Abstract

In the Central North Sea, the Apto-Albian play appears to be confined to patchy areas within the Moray Firth basins. In this area, it is widely believed reservoir-quality sands were sourced from local residual Late Cimmerian highs, with resultant limited distributions of commercial fairways. Local hydrocarbon modelling proves that most hydrocarbons discovered to date occur within stratigraphic traps, discovered largely by serendipity during appraisal of older structurally defined reservoirs. Re-appraisal of Jurassic to Cretaceous tectonic models shows how tectonic trends within the Moray Firth basins are optimized for discovery of Lower Cretaceous reserves. These models also suggest considerable upside potential in under-explored areas of the Viking Graben and Central Trough, where complex basin geometries and halokinesis conspire to hide potential fairways. The search for Aptian reserves is severely hampered by a widespread inability to see or interpret sand and/or hydrocarbon presence using seismic data alone, resulting in a very high dependence on geological modelling to evaluate potential sweet spots within wide fairway tracts. This style of modelling has been reliant on a ‘Jurassic-upwards’ technique, with limited success. Recent re-modelling of the entire North-West European area has shown that established models of Paleocene sand distribution can be projected downwards to find sweet spots in potential Aptian fairways.

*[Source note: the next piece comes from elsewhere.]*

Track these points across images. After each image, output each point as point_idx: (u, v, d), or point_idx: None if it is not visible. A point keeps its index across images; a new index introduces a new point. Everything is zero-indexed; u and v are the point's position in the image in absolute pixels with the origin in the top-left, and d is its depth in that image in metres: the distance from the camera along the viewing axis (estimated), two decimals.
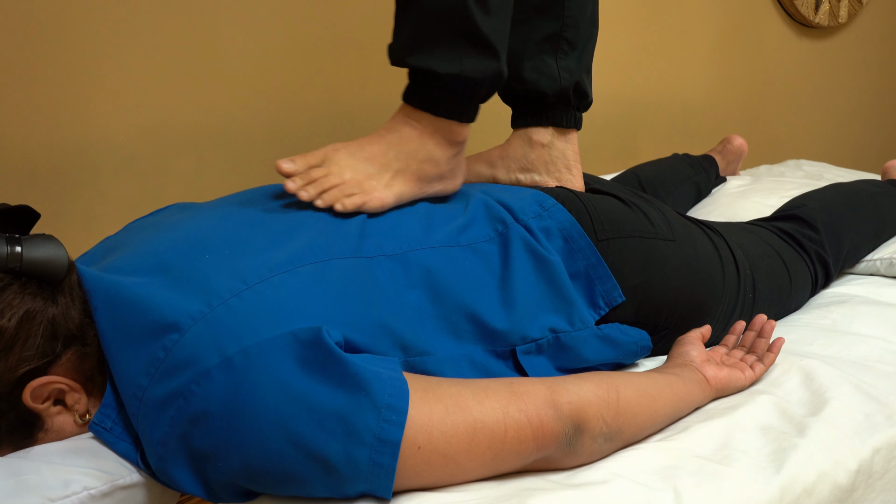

Using this approach has resulted in a new plate-wide tectono-sedimentological and drainage pattern model for the Aptian, which suggests that most sand fairways, dominated by deep marine facies, were sourced from an active Atlantic Margin Arch via northwest–southeast-oriented fluvial and shelfal feeder systems. Application of this model to Central and Northern North Sea hydrocarbon fairways suggests a gross current underestimate of Aptian sand volumes and considerable upside potential both within the Moray Firth basins and unappraised exploration territory in the Viking Graben and Central Trough.